(Stored data entries)

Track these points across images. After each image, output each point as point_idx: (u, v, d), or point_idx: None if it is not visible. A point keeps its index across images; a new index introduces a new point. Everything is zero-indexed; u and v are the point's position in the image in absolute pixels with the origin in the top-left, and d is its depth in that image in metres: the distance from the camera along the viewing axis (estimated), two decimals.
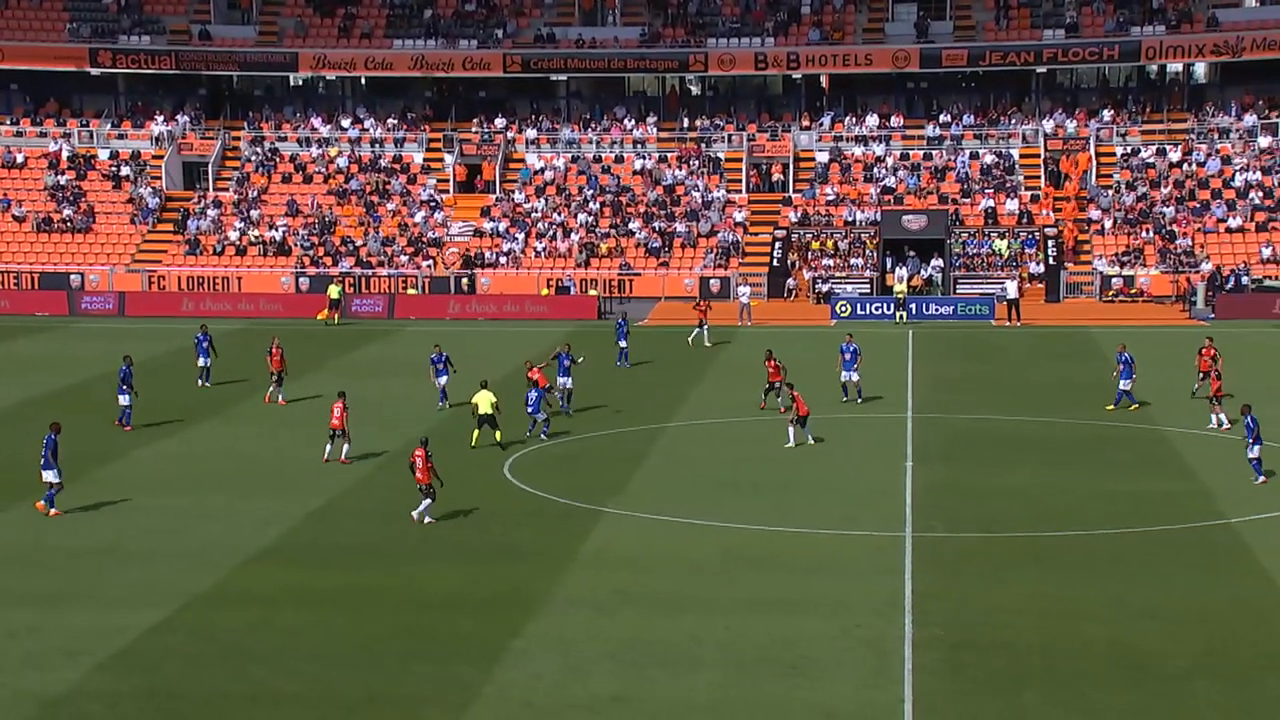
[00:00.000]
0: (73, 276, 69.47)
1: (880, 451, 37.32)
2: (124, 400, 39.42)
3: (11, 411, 43.07)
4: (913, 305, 63.25)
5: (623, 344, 49.95)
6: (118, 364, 41.18)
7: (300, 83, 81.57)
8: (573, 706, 21.07)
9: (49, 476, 30.55)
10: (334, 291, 63.67)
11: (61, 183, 75.33)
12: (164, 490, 33.38)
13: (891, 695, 21.43)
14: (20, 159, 76.75)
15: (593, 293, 66.67)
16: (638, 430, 39.52)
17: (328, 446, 35.90)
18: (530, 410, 37.95)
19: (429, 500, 30.30)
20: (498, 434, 37.03)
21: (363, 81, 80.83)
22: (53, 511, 30.57)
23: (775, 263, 69.02)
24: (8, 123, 78.95)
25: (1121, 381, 41.78)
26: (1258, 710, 20.92)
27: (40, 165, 76.64)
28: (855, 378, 42.68)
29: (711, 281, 68.22)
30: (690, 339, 54.78)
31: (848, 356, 42.79)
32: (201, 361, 45.76)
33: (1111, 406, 41.77)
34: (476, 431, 37.07)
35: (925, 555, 28.19)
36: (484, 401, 36.78)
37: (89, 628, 24.20)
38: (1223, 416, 38.99)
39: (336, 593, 26.21)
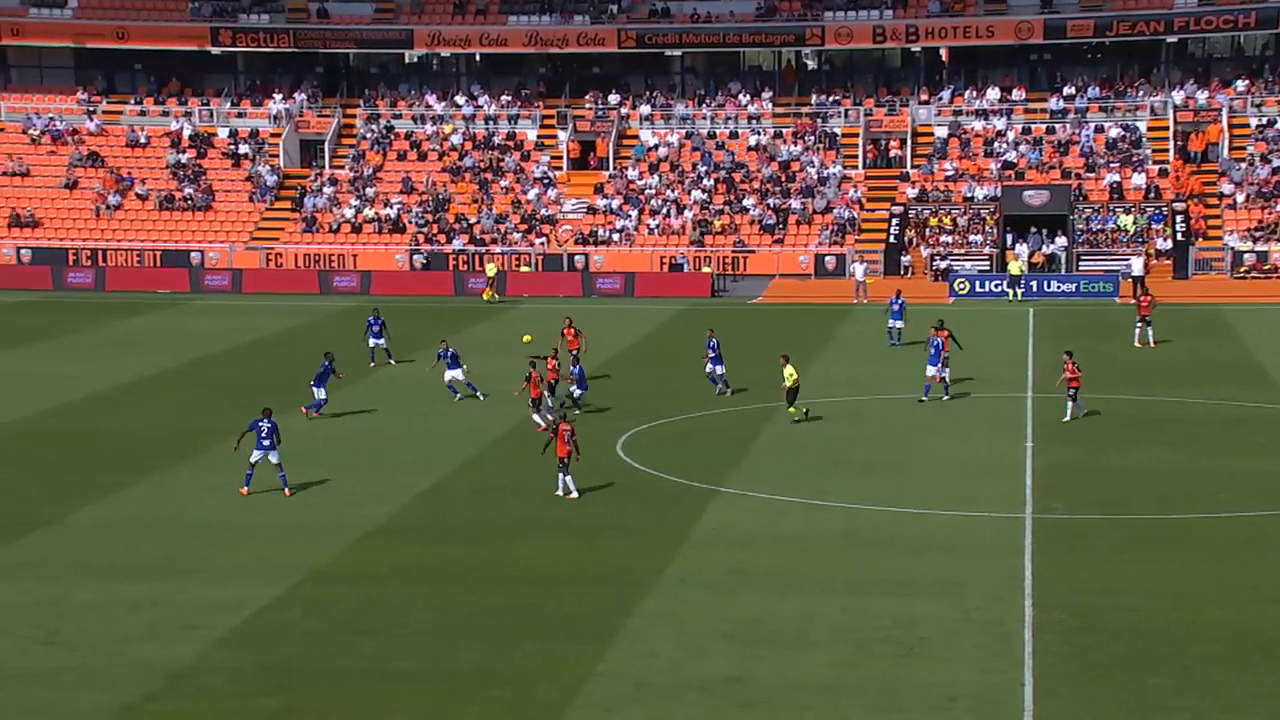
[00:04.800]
0: (193, 254, 70.76)
1: (999, 431, 36.82)
2: (320, 394, 38.87)
3: (131, 387, 43.92)
4: (1033, 283, 62.29)
5: (899, 324, 48.55)
6: (234, 340, 41.74)
7: (415, 60, 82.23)
8: (688, 686, 21.01)
9: (273, 458, 30.86)
10: (490, 269, 64.10)
11: (183, 161, 76.74)
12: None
13: (1011, 678, 21.12)
14: (144, 138, 78.30)
15: (706, 270, 66.49)
16: (752, 409, 39.34)
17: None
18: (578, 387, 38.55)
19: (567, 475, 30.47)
20: (791, 409, 37.23)
21: (477, 58, 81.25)
22: (286, 491, 30.99)
23: (892, 239, 68.35)
24: (132, 102, 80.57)
25: None
26: None
27: (163, 144, 78.12)
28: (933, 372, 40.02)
29: (827, 259, 67.73)
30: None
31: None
32: (372, 342, 46.20)
33: None
34: (790, 408, 37.21)
35: (1046, 536, 27.75)
36: (789, 376, 37.01)
37: (208, 602, 24.62)
38: None
39: (448, 569, 26.42)
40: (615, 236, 70.23)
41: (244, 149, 77.34)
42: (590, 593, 24.92)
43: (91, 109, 79.53)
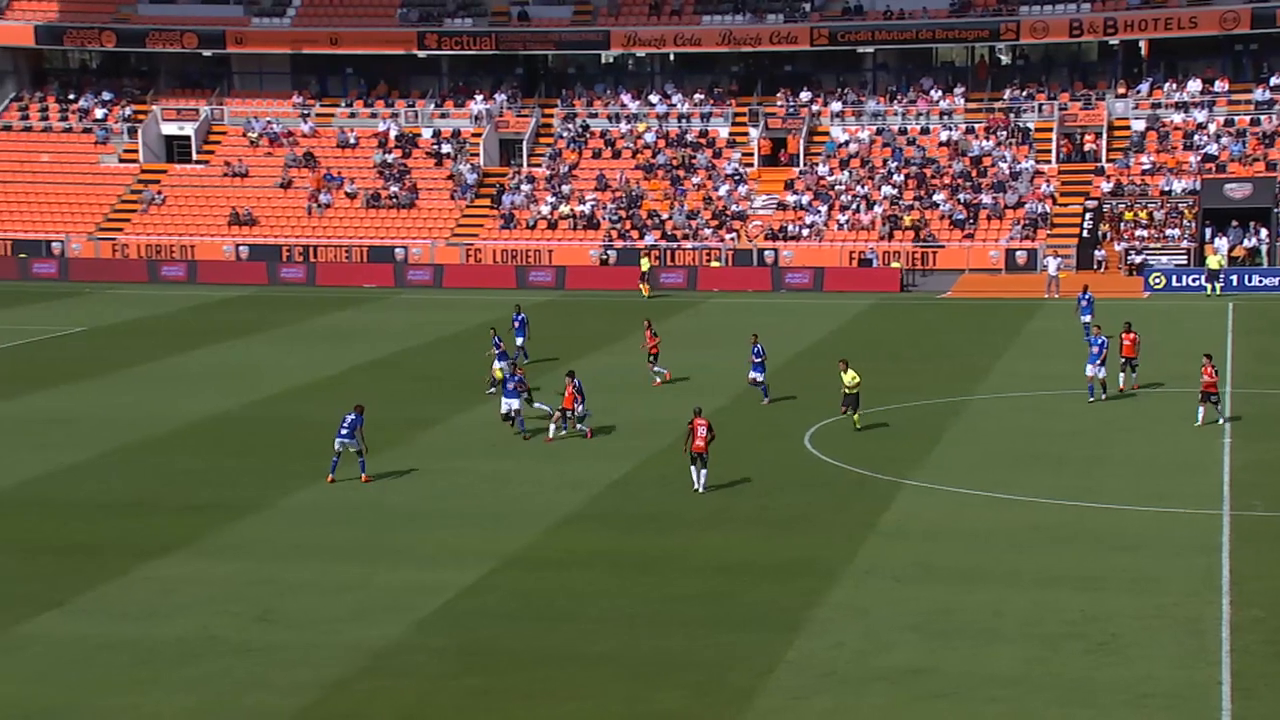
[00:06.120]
0: (397, 250, 72.47)
1: (1195, 427, 35.70)
2: (514, 404, 37.26)
3: (339, 378, 45.13)
4: (1234, 277, 60.30)
5: (1088, 318, 47.26)
6: (435, 333, 42.34)
7: (611, 60, 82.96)
8: (875, 677, 20.91)
9: (352, 447, 31.89)
10: (644, 264, 64.56)
11: (389, 161, 78.66)
12: (475, 455, 34.53)
13: (1208, 676, 20.54)
14: (353, 139, 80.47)
15: (895, 265, 65.80)
16: (940, 403, 38.87)
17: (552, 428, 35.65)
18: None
19: (704, 469, 30.38)
20: (855, 416, 36.02)
21: (671, 58, 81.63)
22: (363, 477, 32.07)
23: (1085, 234, 66.73)
24: (343, 105, 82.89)
25: None
26: None
27: (370, 145, 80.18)
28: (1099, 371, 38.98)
29: (1018, 254, 66.46)
30: None
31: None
32: (518, 340, 46.43)
33: None
34: (855, 413, 36.01)
35: (1245, 534, 26.91)
36: (849, 380, 36.36)
37: (411, 584, 25.25)
38: None
39: (640, 557, 26.68)
40: (805, 232, 69.93)
41: (446, 148, 78.96)
42: (778, 583, 24.93)
43: (305, 112, 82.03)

- Exercise instructions:
Copy out the preceding entries without a single change, leaving out the pictures.

- Response box:
Track these points across images. After each image, output each point as point_idx: (u, v, d), or point_idx: None if it is not visible. A point keeps its index across images; a new index introduces a new point. Everything is zero-indexed; u and v are the point's position in the image in absolute pixels with the origin in the top-left, and d is its depth in that image in metres: the distance from the camera along the viewing axis (estimated), two decimals.
[00:00.000]
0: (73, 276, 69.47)
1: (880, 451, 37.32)
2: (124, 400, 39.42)
3: (11, 411, 43.07)
4: (913, 305, 63.25)
5: (623, 344, 49.95)
6: (118, 364, 41.18)
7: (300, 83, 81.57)
8: (573, 706, 21.07)
9: (49, 476, 30.55)
10: (334, 291, 63.67)
11: (61, 183, 75.33)
12: (164, 490, 33.38)
13: (891, 695, 21.43)
14: (20, 159, 76.75)
15: (593, 293, 66.67)
16: (638, 430, 39.52)
17: (328, 446, 35.90)
18: (530, 410, 37.95)
19: (429, 500, 30.30)
20: (498, 434, 37.03)
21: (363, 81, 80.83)
22: (53, 511, 30.57)
23: (775, 263, 69.02)
24: (8, 123, 78.95)
25: (1121, 381, 41.78)
26: (1258, 710, 20.92)
27: (40, 165, 76.64)
28: (855, 378, 42.68)
29: (711, 281, 68.22)
30: (690, 339, 54.78)
31: (848, 356, 42.79)
32: (201, 361, 45.76)
33: (1111, 406, 41.77)
34: (476, 431, 37.07)
35: (925, 555, 28.19)
36: (484, 401, 36.78)
37: (89, 628, 24.20)
38: (1223, 416, 38.99)
39: (336, 593, 26.21)
[00:04.800]
0: (193, 254, 70.76)
1: (999, 431, 36.82)
2: (320, 394, 38.87)
3: (131, 387, 43.92)
4: (1033, 283, 62.29)
5: (899, 324, 48.55)
6: (234, 340, 41.74)
7: (415, 60, 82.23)
8: (688, 686, 21.01)
9: (273, 458, 30.86)
10: (490, 269, 64.10)
11: (183, 161, 76.74)
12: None
13: (1011, 678, 21.12)
14: (144, 138, 78.30)
15: (706, 270, 66.49)
16: (752, 409, 39.34)
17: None
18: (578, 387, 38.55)
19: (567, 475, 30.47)
20: (791, 409, 37.23)
21: (477, 58, 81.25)
22: (286, 491, 30.99)
23: (892, 239, 68.35)
24: (132, 102, 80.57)
25: None
26: None
27: (163, 144, 78.12)
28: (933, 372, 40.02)
29: (827, 259, 67.73)
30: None
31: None
32: (372, 342, 46.20)
33: None
34: (790, 408, 37.21)
35: (1046, 536, 27.75)
36: (789, 376, 37.01)
37: (208, 602, 24.62)
38: None
39: (448, 569, 26.42)
40: (615, 236, 70.23)
41: (244, 149, 77.34)
42: (590, 593, 24.92)
43: (91, 109, 79.53)
[00:06.120]
0: (397, 250, 72.47)
1: (1195, 427, 35.70)
2: (514, 404, 37.26)
3: (339, 378, 45.13)
4: (1234, 277, 60.30)
5: (1088, 318, 47.26)
6: (435, 333, 42.34)
7: (611, 60, 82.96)
8: (875, 677, 20.91)
9: (352, 447, 31.89)
10: (644, 264, 64.56)
11: (389, 161, 78.66)
12: (475, 455, 34.53)
13: (1208, 676, 20.54)
14: (353, 139, 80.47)
15: (895, 265, 65.80)
16: (940, 403, 38.87)
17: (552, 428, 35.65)
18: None
19: (704, 469, 30.38)
20: (855, 416, 36.02)
21: (671, 58, 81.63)
22: (363, 477, 32.07)
23: (1085, 234, 66.73)
24: (343, 105, 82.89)
25: None
26: None
27: (370, 145, 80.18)
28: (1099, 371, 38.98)
29: (1018, 254, 66.46)
30: None
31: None
32: (518, 340, 46.43)
33: None
34: (855, 413, 36.01)
35: (1245, 534, 26.91)
36: (849, 380, 36.36)
37: (411, 584, 25.25)
38: None
39: (640, 557, 26.68)
40: (805, 232, 69.93)
41: (446, 148, 78.96)
42: (778, 583, 24.93)
43: (305, 112, 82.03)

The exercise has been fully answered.